Directive: Type out every line of the data again, exactly.
[Extracted material Boundary: Start]
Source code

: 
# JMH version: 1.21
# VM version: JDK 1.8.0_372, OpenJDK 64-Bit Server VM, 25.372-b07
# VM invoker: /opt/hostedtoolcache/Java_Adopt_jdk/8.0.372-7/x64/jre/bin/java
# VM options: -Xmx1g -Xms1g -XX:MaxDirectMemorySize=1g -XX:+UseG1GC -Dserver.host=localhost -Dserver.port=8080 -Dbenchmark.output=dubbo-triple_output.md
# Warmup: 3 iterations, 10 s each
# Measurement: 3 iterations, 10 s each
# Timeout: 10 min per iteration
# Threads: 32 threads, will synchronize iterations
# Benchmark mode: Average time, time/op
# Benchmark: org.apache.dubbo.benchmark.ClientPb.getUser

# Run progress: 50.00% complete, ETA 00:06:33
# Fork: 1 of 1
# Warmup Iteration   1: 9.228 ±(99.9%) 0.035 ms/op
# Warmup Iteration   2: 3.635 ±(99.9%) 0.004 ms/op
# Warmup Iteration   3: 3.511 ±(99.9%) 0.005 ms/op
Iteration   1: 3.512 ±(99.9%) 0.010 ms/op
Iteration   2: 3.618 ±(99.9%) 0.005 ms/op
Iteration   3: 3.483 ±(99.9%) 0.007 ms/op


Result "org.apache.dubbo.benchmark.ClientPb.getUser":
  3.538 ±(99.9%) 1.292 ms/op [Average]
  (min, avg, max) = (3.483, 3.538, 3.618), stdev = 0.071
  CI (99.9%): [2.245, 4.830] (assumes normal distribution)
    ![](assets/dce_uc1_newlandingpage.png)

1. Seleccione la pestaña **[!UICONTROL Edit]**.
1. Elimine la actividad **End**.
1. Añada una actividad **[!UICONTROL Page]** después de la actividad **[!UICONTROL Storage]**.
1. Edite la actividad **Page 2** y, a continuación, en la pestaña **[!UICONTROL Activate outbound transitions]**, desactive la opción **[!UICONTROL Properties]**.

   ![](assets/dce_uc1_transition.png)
[Extracted material Boundary: End]
Worked solution:
Source code

: 
# JMH version: 1.21
# VM version: JDK 1.8.0_372, OpenJDK 64-Bit Server VM, 25.372-b07
# VM invoker: /opt/hostedtoolcache/Java_Adopt_jdk/8.0.372-7/x64/jre/bin/java
# VM options: -Xmx1g -Xms1g -XX:MaxDirectMemorySize=1g -XX:+UseG1GC -Dserver.host=localhost -Dserver.port=8080 -Dbenchmark.output=dubbo-triple_output.md
# Warmup: 3 iterations, 10 s each
# Measurement: 3 iterations, 10 s each
# Timeout: 10 min per iteration
# Threads: 32 threads, will synchronize iterations
# Benchmark mode: Average time, time/op
# Benchmark: org.apache.dubbo.benchmark.ClientPb.getUser

# Run progress: 50.00% complete, ETA 00:06:33
# Fork: 1 of 1
# Warmup Iteration   1: 9.228 ±(99.9%) 0.035 ms/op
# Warmup Iteration   2: 3.635 ±(99.9%) 0.004 ms/op
# Warmup Iteration   3: 3.511 ±(99.9%) 0.005 ms/op
Iteration   1: 3.512 ±(99.9%) 0.010 ms/op
Iteration   2: 3.618 ±(99.9%) 0.005 ms/op
Iteration   3: 3.483 ±(99.9%) 0.007 ms/op


Result "org.apache.dubbo.benchmark.ClientPb.getUser":
  3.538 ±(99.9%) 1.292 ms/op [Average]
  (min, avg, max) = (3.483, 3.538, 3.618), stdev = 0.071
  CI (99.9%): [2.245, 4.830] (assumes normal distribution)
    ![](assets/dce_uc1_newlandingpage.png)

1. Seleccione la pestaña **[!UICONTROL Edit]**.
1. Elimine la actividad **End**.
1. Añada una actividad **[!UICONTROL Page]** después de la actividad **[!UICONTROL Storage]**.
1. Edite la actividad **Page 2** y, a continuación, en la pestaña **[!UICONTROL Activate outbound transitions]**, desactive la opción **[!UICONTROL Properties]**.

   ![](assets/dce_uc1_transition.png)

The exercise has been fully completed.